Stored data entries
____
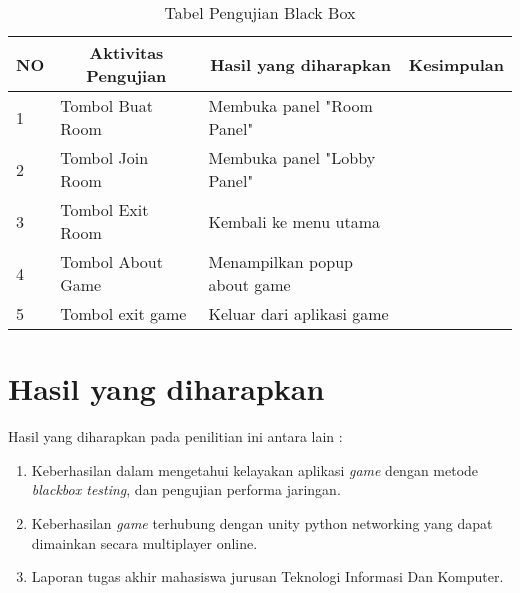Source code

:     \begin{table}[h]
    \centering
    \caption{Tabel Pengujian Black Box}
    \label{lab:tabel-pengujian}
    \begin{tabular}{|l|l|l|l|}
    \hline
    \multicolumn{1}{|c|}{NO} & \multicolumn{1}{c|}{Aktivitas Pengujian} & \multicolumn{1}{c|}{Hasil yang diharapkan} & \multicolumn{1}{c|}{Kesimpulan} \\ \hline
    1                        & Tombol Buat Room                         & Membuka panel "Room Panel"                 &                                 \\ \hline
    2                        & Tombol Join Room                         & Membuka panel "Lobby Panel"                &                                 \\ \hline
    3                        & Tombol Exit Room                         & Kembali ke menu utama                      &                                 \\ \hline
    4                        & Tombol About Game                        & Menampilkan popup about game               &                                 \\ \hline
    5                        & Tombol exit game                         & Keluar dari aplikasi game                  &                                 \\ \hline
    \end{tabular}
    \end{table}
\newpage        
\section{Hasil yang diharapkan}
Hasil yang diharapkan pada penilitian ini antara lain :
\begin{enumerate}
    \item Keberhasilan dalam mengetahui kelayakan aplikasi \textit{game} dengan metode \textit{blackbox testing}, dan pengujian performa jaringan.
    \item Keberhasilan \textit{game} terhubung dengan unity python networking yang dapat dimainkan secara multiplayer online.
    \item Laporan tugas akhir mahasiswa jurusan Teknologi Informasi Dan Komputer.
\end{enumerate}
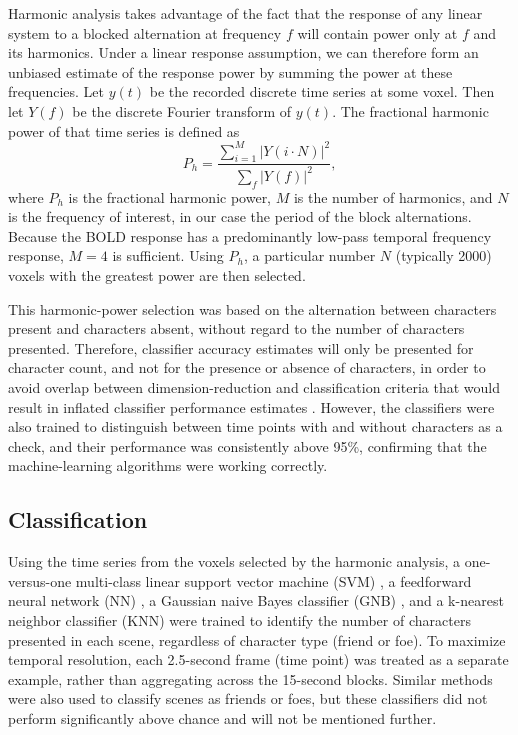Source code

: \documentclass[5p,authoryear]{elsarticle}
\begin{document}
Harmonic analysis takes advantage of the fact that the response of any linear system to a blocked alternation at frequency $f$ will contain power only at $f$ and its harmonics. 
Under a linear response assumption, we can therefore form an unbiased estimate of the response power by summing the power at these frequencies. 
Let $y(t)$ be the recorded discrete time series at some voxel.
Then let $Y(f)$ be the discrete Fourier transform of $y(t)$.
The fractional harmonic power of that time series is defined as
\begin{equation}
P_h = \frac{\sum_{i = 1}^{M}{\left|Y(i \cdot N)\right|^{2}}}{\sum_{f}{\left|Y(f)\right|^{2}}},
\end{equation}
where $P_h$ is the fractional harmonic power, $M$ is the number of harmonics, and $N$ is the frequency of interest, in our case the period of the block alternations. 
Because the BOLD response has a predominantly low-pass temporal frequency response, $M = 4$ is sufficient. 
Using $P_h$, a particular number $N$ (typically 2000) voxels with the greatest power are then selected. 

This harmonic-power selection was based on the alternation between characters present and characters absent, without regard to the number of characters presented. 
Therefore, classifier accuracy estimates will only be presented for character count, and not for the presence or absence of characters, in order to avoid overlap between dimension-reduction and  classification criteria that would result in inflated classifier performance estimates \citep{Pereira2009}.
However, the classifiers were also trained to distinguish between time points with and without characters as a check, and their performance was consistently above 95\%, confirming that the machine-learning algorithms were working correctly.

\subsection{Classification}
Using the time series from the voxels selected by the harmonic analysis, a one-versus-one multi-class linear support vector machine (SVM) \citep{Cortes1995,Weston1999}, a feedforward neural network (NN) \citep{Hornik1989,Hagan1994}, a Gaussian naive Bayes classifier (GNB) \citep{Duda1973}, and a k-nearest neighbor classifier (KNN) \citep{Cover1967} were trained to identify the number of characters presented in each scene, regardless of character type (friend or foe).
To maximize temporal resolution, each 2.5-second frame (time point) was treated as a separate example, rather than aggregating across the 15-second blocks.
Similar methods were also used to classify scenes as friends or foes, but these classifiers did not perform significantly above chance and will not be mentioned further.
\end{document}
____
■ PROMPT ■
Each line above that has the word "Room" must be copied.

■ REPLY TO THE EXERCISE ■
    1                        & Tombol Buat Room                         & Membuka panel "Room Panel"                 &                                 \\ \hline
    2                        & Tombol Join Room                         & Membuka panel "Lobby Panel"                &                                 \\ \hline
    3                        & Tombol Exit Room                         & Kembali ke menu utama                      &                                 \\ \hline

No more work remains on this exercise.